Hello, is there a helper function in the Python SD...
# advice-metadata-modeling
f
Hello, is there a helper function in the Python SDK that can figure out a column’s
field_path
from the database+table+column combination?
a
Hi @flat-engineer-75197, I don’t believe there is- it would make a great contribution!
f
Thanks Paul, we opted to use the DatahubGraph to extract this information. Here’s a rough snippet of our solution
Copy code
from datahub.ingestion.graph.client import DatahubClientConfig, DataHubGraph
from datahub.metadata.schema_classes import SchemaMetadataClass

gms_server = ""
table_urn = "urn:li:dataset:(urn:li:dataPlatform:platform_name,platform_instance.database_name.table_name,env)"
column_name = "test_column"

graph = DataHubGraph(DatahubClientConfig(server=gms_server))
current_schema_metadata = graph.get_aspect(
    entity_urn=table_urn,
    aspect_type=SchemaMetadataClass,
)

# Quickly verify the column_name has a corresponding field in the graph and set field_path
for field_info in current_schema_metadata.fields:
    field_path = field_info.fieldPath

    # If it's not a v2, we assume this is a simple path. This might be bugged but it seems to work for us.
    # Otherwise, clean out the [version=2.0] and [type=...] stuff
    if not field_path.startswith("[version=2.0]"):
        simple_field_path = field_path
    else:
        tokens = [t for t in field_path.split(".") if not (t.startswith("[") or t.endswith("]"))]
        simple_field_path =  ".".join(tokens)

    if column_name == simple_field_path:
        column_found = True
        break

# Now we can work with the field_path
________________________________________
Exercise 1
Which names are imported in the code snippet of the DataHub thread?
Exercise 2
Can you collect every line of the listing that contains the word "Understand"? Case counts.
The DataHub thread and the listing below it come from unrelated sources.

Records supplied
________________________________________
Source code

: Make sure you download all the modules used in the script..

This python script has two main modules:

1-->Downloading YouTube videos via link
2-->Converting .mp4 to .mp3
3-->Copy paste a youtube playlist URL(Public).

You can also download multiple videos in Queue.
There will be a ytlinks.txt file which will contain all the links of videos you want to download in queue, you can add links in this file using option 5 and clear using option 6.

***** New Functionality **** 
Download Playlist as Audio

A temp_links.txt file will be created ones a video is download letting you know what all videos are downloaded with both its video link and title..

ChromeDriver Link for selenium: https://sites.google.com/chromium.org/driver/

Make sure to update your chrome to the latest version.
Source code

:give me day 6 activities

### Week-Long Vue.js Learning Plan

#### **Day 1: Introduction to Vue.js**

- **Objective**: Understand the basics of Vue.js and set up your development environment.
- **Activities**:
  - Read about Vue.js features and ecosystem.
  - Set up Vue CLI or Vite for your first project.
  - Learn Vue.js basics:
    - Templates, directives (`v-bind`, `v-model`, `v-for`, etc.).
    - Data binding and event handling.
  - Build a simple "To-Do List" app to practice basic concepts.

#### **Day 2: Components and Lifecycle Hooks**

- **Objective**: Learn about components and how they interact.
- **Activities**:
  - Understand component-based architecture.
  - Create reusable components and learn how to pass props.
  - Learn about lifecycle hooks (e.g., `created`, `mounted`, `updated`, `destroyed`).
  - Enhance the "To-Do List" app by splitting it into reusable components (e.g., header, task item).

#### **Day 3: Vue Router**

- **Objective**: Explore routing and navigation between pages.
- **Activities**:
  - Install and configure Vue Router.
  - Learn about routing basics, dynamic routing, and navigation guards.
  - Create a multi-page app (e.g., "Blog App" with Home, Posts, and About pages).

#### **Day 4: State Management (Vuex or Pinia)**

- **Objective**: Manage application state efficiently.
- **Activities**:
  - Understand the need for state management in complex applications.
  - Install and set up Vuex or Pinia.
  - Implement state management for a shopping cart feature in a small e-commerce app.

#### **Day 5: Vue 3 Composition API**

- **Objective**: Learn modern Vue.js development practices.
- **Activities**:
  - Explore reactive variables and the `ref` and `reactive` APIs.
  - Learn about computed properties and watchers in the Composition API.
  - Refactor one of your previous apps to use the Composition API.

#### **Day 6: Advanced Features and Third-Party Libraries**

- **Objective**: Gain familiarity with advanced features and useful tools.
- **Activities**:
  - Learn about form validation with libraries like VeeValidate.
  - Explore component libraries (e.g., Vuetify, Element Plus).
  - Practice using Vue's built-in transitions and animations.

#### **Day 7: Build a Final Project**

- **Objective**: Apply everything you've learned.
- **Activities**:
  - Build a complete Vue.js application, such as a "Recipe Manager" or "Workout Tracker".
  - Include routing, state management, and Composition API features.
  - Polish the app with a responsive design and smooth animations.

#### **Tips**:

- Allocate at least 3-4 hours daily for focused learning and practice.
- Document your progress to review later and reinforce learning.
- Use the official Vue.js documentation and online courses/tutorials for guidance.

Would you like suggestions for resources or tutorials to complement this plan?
________________________________________
Answer box 1
DatahubClientConfig, DataHubGraph, SchemaMetadataClass

Answer box 2
- **Objective**: Understand the basics of Vue.js and set up your development environment.
  - Understand component-based architecture.
  - Understand the need for state management in complex applications.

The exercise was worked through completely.